Having first debuted in 2019, the series concluded this past May with Season 5, ending the show’s seven-year run on TV with a death-filled, action-packed finale. Speaking on the choice to end “The Boys” in such a way, Kripke, who also serves as the show’s executive producer, explained that they wanted the finale to have an emotional feeling.
“So much of a series finale is saying goodbye to your friends. It’s such an interesting experience that you bring these people into your home for years. And so when they’re heading off and you’re never going to see them again, you want to feel the emotion and the melancholy of it, at least I do when I watch a finale,” said Kripke. “We were trying to tell this story very intentionally. We wanted to leave things messy…. Nothing is ever going to be perfect, but with an incredible amount of sacrifice and resilience and taking care of each other, we can find happiness.”
But it was still important to Kripke to have Homelander (Antony Starr) die the way he did — without powers and live on television. “We just wanted to show that when you take power away from somebody like that, they are immediately pathetic and blubbering and sniveling,” he said.

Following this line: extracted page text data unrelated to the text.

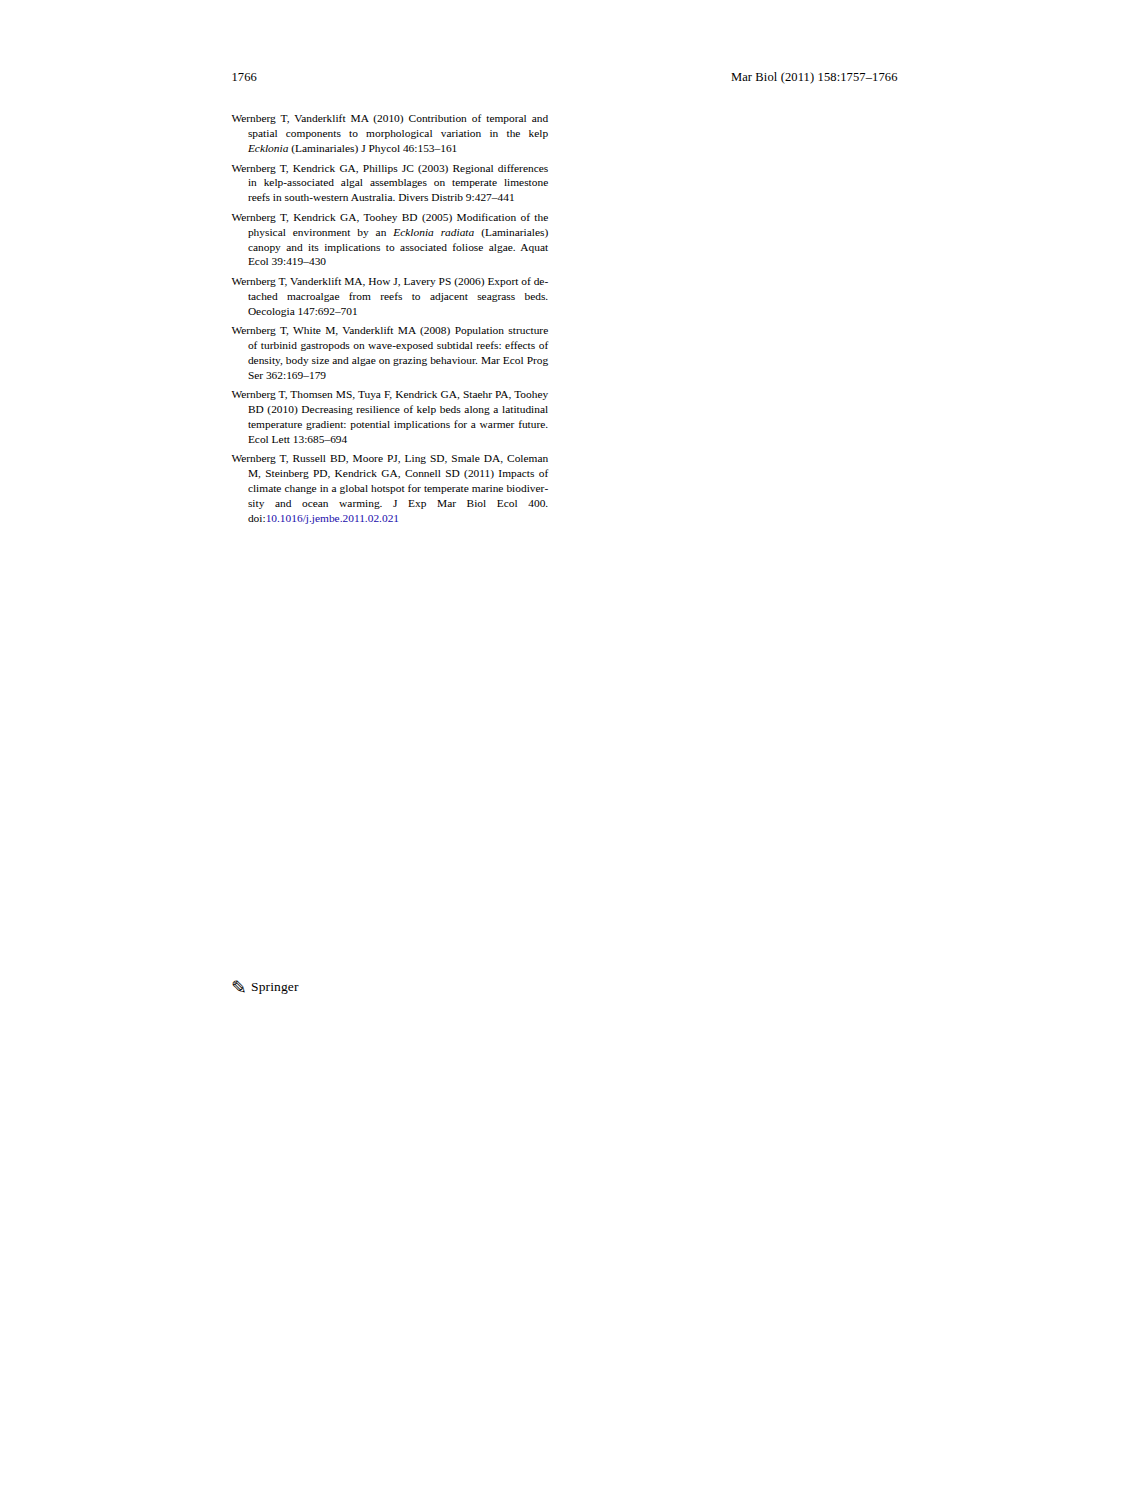1766 Mar Biol (2011) 158:1757–1766
Wernberg T, Vanderklift MA (2010) Contribution of temporal and spatial components to morphological variation in the kelp Ecklonia (Laminariales) J Phycol 46:153–161
Wernberg T, Kendrick GA, Phillips JC (2003) Regional differences in kelp-associated algal assemblages on temperate limestone reefs in south-western Australia. Divers Distrib 9:427–441
Wernberg T, Kendrick GA, Toohey BD (2005) Modification of the physical environment by an Ecklonia radiata (Laminariales) canopy and its implications to associated foliose algae. Aquat Ecol 39:419–430
Wernberg T, Vanderklift MA, How J, Lavery PS (2006) Export of detached macroalgae from reefs to adjacent seagrass beds. Oecologia 147:692–701
Wernberg T, White M, Vanderklift MA (2008) Population structure of turbinid gastropods on wave-exposed subtidal reefs: effects of density, body size and algae on grazing behaviour. Mar Ecol Prog Ser 362:169–179
Wernberg T, Thomsen MS, Tuya F, Kendrick GA, Staehr PA, Toohey BD (2010) Decreasing resilience of kelp beds along a latitudinal temperature gradient: potential implications for a warmer future. Ecol Lett 13:685–694
Wernberg T, Russell BD, Moore PJ, Ling SD, Smale DA, Coleman M, Steinberg PD, Kendrick GA, Connell SD (2011) Impacts of climate change in a global hotspot for temperate marine biodiversity and ocean warming. J Exp Mar Biol Ecol 400. doi:10.1016/j.jembe.2011.02.021
✎ Springer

Jack Quaid, who plays Hughie Campbell, spoke to his character’s arc in the final season. “I think that’s the thing about playing the good guy character that I think Eric and the writers handled so beautifully is that he’s the good one, but if that’s never tested, then who cares?” he said. “I think the true heroic thing about Hughie is that he learns from [his mistakes], he adjusts, he’s trying his best. And I think this is a thing that you say a lot, Eric, which is that true heroism isn’t this one big grand sweeping gesture… I think Hughie really embodies that. ”

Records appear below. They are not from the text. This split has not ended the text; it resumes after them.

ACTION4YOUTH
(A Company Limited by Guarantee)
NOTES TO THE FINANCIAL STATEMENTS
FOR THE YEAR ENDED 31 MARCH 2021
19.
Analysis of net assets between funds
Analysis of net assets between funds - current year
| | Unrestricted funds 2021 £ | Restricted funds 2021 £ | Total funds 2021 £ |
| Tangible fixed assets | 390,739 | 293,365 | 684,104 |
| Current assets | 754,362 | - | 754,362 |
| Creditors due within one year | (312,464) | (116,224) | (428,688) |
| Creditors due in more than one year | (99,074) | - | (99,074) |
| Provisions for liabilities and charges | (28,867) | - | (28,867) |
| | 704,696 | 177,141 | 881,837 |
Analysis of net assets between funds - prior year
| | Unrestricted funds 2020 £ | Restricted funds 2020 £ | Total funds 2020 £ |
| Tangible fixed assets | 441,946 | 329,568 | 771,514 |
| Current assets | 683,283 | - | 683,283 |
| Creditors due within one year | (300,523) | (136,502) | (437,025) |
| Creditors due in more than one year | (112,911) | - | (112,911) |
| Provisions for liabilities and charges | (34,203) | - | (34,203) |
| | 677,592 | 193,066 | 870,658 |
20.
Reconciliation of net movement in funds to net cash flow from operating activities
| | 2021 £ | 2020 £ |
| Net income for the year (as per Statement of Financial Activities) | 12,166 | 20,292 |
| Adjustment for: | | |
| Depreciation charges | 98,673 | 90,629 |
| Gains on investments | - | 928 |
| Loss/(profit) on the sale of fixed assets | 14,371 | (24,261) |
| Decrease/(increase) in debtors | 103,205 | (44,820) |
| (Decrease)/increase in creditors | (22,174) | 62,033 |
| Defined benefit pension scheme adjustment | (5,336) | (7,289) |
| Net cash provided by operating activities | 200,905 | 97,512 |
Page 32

In addition to Homelander’s finale death, Jessie T. Usher’s A-Train died in the season premiere. Usher reflected on learning what was in store for his character. “Eric called me a long time before we got the pages and told me what was going to happen to A-Train and how it was going to happen and the ribbon that he was going to tie A-train’s story up in,” said Usher. “I told him, I was like, ‘This is freaking modern Shakespeare.’”

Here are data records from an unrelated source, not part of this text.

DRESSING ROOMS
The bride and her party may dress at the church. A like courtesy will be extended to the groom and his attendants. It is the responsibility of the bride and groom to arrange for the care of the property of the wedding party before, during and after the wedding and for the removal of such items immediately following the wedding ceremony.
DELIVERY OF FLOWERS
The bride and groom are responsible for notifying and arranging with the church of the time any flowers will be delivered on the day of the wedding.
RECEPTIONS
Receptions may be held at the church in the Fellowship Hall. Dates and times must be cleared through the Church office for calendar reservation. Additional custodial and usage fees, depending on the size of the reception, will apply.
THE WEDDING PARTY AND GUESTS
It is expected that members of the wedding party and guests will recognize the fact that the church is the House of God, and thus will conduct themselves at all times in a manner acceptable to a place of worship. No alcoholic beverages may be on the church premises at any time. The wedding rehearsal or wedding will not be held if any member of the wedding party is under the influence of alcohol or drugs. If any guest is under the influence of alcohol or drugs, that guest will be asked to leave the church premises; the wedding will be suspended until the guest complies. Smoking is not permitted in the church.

When speaking about The Deep’s death, Chase Crawford similarly reflected on how he felt the series “was perfectly wrapped up.” “The fact that Eric let me make it to the finale was amazing. I mean, I honestly thought I was going to die every season,” he joked.
And while the finale may have featured more than a few violent deaths, not everyone’s story concluded tragically. Moriarty’s Annie got a happy ending. “I love it when something wraps up in a positive way for a character, but it doesn’t feel cliche,” she said. “It just feels justifiably full of hope in a world that’s otherwise been cynical.”
Laz Alonso, Tomer Capone, Karen Fukuhara, Colby Minifie, Jensen Ackles, Nathan Mitchell, Susan Heyward, Valorie Curry and Daveed Diggs also spoke on the panel, which was moderated by Joanna Robinson.